Мир по дороге
Шрифт:
Сказал и сразу задумался, как ещё примут жрецы людей чужой веры, явившихся вернуть давно украденную святыню, не кликнут ли стражу. Но об этом лучше поразмыслить попозже, где-нибудь за Белой Рукой. А пока он придерживал Волкодава, сползавшего то на одну сторону, то на другую, и шагал вперёд как можно быстрей.
Примерно на полпути к домику для сторонних людей стало ясно, что первыми, кто заночевал в нём и выжил, они станут навряд ли. Из деревни в их сторону потекла факельная река. Видно, там устали ждать Гартешкела, сунулись в храм… И теперь ни под каким видом не собирались отпускать живыми тех, кто выведал правду.
Иригойен и мать Кендарат переглянулись в потёмках. Было похоже, наступало время прощаться.
Тучи у них над головами озарила изнутри лиловая вспышка. Ослепительно-яркая – и почему-то беззвучная.
Поддавшись внезапному наитию, жрица вскинула голову.
– Бог Грозы!.. – во весь
Сначала не произошло совсем ничего. Потом землю и небо над долиной потряс чудовищный по силе удар. Двое людей внизу ещё не успели опустить глаза – и увидели то, что немногим счастливцам удаётся узреть один раз за целую жизнь. Крылья вороных коней. Колёса мчащейся колесницы. И пылающую двойным светом секиру, воздетую божественной дланью.
Взмах!
Дорогу прямо перед толпой святотатцев рассекло лезвие лилового пламени.

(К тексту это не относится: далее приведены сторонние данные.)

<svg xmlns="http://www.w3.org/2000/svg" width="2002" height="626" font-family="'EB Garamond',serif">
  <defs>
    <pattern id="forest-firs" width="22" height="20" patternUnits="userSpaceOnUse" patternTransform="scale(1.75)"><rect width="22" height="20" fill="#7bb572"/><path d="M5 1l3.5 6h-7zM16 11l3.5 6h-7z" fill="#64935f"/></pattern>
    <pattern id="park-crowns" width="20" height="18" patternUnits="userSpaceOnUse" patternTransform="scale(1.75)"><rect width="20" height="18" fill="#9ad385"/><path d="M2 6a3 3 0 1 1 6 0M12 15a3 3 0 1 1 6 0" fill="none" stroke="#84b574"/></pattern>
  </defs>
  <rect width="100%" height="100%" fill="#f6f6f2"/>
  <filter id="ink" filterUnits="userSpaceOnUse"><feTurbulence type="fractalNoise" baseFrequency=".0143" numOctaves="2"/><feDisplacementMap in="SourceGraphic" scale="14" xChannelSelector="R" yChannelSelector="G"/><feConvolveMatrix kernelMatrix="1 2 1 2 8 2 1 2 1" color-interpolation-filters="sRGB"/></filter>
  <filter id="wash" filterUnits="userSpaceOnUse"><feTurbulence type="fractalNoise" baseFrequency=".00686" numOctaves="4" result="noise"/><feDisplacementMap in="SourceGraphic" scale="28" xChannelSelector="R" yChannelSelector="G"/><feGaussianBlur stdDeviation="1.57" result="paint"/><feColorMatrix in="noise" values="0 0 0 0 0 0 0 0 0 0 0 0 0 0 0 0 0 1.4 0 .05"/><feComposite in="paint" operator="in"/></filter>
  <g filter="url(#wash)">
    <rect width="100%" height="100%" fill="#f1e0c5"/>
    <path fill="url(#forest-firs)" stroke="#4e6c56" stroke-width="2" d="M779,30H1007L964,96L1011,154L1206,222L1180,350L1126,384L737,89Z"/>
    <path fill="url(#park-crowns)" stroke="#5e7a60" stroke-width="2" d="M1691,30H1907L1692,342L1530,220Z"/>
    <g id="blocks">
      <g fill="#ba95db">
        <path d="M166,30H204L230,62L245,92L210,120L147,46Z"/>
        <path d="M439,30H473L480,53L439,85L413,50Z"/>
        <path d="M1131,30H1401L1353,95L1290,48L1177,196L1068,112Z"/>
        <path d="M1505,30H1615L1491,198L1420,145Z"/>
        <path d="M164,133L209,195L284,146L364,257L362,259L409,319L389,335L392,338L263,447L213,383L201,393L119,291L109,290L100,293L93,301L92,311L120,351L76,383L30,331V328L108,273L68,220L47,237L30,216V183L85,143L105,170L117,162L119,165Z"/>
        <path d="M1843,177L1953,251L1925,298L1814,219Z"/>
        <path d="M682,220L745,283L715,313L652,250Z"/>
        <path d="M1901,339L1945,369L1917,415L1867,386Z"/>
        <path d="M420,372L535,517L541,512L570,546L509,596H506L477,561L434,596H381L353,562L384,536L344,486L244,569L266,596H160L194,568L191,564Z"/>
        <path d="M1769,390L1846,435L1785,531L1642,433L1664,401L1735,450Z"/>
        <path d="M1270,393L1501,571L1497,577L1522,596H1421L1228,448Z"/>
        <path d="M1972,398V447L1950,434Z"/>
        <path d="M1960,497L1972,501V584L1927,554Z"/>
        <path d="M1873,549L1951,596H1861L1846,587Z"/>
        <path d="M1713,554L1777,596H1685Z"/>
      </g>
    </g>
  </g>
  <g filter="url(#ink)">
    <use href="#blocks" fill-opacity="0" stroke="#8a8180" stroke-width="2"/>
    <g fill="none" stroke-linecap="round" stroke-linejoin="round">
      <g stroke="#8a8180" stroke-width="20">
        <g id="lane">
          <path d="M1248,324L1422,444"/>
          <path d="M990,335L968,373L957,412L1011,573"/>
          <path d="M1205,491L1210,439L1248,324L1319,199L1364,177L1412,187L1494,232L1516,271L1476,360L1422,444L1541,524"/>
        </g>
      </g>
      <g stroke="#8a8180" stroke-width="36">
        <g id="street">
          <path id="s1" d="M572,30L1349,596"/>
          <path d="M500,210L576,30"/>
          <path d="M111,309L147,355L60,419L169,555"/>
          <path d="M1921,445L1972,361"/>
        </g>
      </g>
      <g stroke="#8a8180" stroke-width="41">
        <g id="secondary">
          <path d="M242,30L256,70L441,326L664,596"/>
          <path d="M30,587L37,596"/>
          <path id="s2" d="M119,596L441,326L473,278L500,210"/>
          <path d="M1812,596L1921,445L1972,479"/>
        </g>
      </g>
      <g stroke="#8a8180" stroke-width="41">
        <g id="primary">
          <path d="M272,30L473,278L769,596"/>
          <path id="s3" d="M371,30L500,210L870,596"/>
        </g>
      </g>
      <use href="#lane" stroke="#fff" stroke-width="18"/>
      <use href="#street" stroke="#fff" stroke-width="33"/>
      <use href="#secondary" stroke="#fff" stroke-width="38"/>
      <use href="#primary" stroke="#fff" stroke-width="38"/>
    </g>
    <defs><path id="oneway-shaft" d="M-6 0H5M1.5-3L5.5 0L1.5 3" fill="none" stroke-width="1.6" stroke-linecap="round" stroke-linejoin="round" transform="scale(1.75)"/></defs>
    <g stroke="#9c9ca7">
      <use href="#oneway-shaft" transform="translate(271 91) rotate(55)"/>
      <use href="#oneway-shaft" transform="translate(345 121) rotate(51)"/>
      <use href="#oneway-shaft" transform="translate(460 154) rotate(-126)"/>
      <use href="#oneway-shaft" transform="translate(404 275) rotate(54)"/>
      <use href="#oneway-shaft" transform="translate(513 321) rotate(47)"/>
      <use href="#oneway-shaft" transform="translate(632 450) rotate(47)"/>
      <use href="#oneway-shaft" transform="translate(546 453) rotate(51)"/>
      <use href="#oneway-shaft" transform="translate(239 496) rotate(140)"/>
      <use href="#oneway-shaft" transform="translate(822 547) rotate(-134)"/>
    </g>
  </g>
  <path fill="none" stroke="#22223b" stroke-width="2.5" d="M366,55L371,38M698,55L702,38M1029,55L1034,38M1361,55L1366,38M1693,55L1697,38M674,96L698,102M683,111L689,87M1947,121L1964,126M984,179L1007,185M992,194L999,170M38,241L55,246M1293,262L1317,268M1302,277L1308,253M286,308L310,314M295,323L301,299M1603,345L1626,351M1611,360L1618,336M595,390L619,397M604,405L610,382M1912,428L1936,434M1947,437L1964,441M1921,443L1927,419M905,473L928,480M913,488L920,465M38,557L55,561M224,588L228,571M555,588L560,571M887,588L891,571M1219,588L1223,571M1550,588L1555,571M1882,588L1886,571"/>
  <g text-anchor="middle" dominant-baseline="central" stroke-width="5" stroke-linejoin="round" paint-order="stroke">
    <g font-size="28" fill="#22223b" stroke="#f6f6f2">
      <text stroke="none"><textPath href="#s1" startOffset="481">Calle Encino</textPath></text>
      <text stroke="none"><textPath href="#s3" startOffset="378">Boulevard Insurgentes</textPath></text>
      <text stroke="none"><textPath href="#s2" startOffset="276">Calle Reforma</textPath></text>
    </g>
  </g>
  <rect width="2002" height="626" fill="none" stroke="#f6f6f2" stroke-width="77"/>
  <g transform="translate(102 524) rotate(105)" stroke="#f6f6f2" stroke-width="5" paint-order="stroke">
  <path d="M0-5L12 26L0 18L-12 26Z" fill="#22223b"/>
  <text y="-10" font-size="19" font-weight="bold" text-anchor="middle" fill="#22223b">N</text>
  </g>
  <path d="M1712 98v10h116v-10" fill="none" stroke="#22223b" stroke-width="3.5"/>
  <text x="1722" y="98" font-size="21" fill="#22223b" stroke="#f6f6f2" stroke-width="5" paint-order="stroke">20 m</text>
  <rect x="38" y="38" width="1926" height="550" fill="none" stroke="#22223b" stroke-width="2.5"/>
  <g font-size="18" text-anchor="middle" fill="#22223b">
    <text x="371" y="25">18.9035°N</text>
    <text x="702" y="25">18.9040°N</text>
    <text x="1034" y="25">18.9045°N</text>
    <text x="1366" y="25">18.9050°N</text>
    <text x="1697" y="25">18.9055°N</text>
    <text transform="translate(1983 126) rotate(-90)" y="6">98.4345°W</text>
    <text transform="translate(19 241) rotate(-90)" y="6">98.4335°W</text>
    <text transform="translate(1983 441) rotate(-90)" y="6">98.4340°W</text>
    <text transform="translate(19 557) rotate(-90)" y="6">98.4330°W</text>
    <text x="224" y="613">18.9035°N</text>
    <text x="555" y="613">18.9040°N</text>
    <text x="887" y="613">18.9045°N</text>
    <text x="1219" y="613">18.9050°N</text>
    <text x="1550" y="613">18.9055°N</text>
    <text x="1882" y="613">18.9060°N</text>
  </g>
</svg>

С шипящим треском и грохотом разлетелась земля. На пути преследователей возникла горелая борозда, длинная и широкая. Самый храбрый, а может, самый невезучий перепрыгнул её. И покатился по дороге, корчась, точно одержимый припадком. Он выл, как зверь в капкане, пока не затих.
Взмах!
С неба протянулась тонкая струйка золотого огня и слизнула древний меч прямо из рук халисунца. Иригойена отшвырнуло прочь, он закричал не хуже могильного вора, волосы встали дыбом и окутались искрами… Но ниточка божественной силы уже втянулась в породившие её облака, и сын пекаря встал, потрясённый, потрёпанный, но живой.
Волкодав как следует пришёл в себя только наутро. Закутанный в одеяло, он лежал на тележке, которую катил серый от усталости Иригойен. Рядом ехала на ослике мать Кендарат, невозмутимая, как обычно. Волкодав хотел встать и идти, шевельнулся, вздрогнул, заново выплыл из мрака и понял, что нужно немного повременить.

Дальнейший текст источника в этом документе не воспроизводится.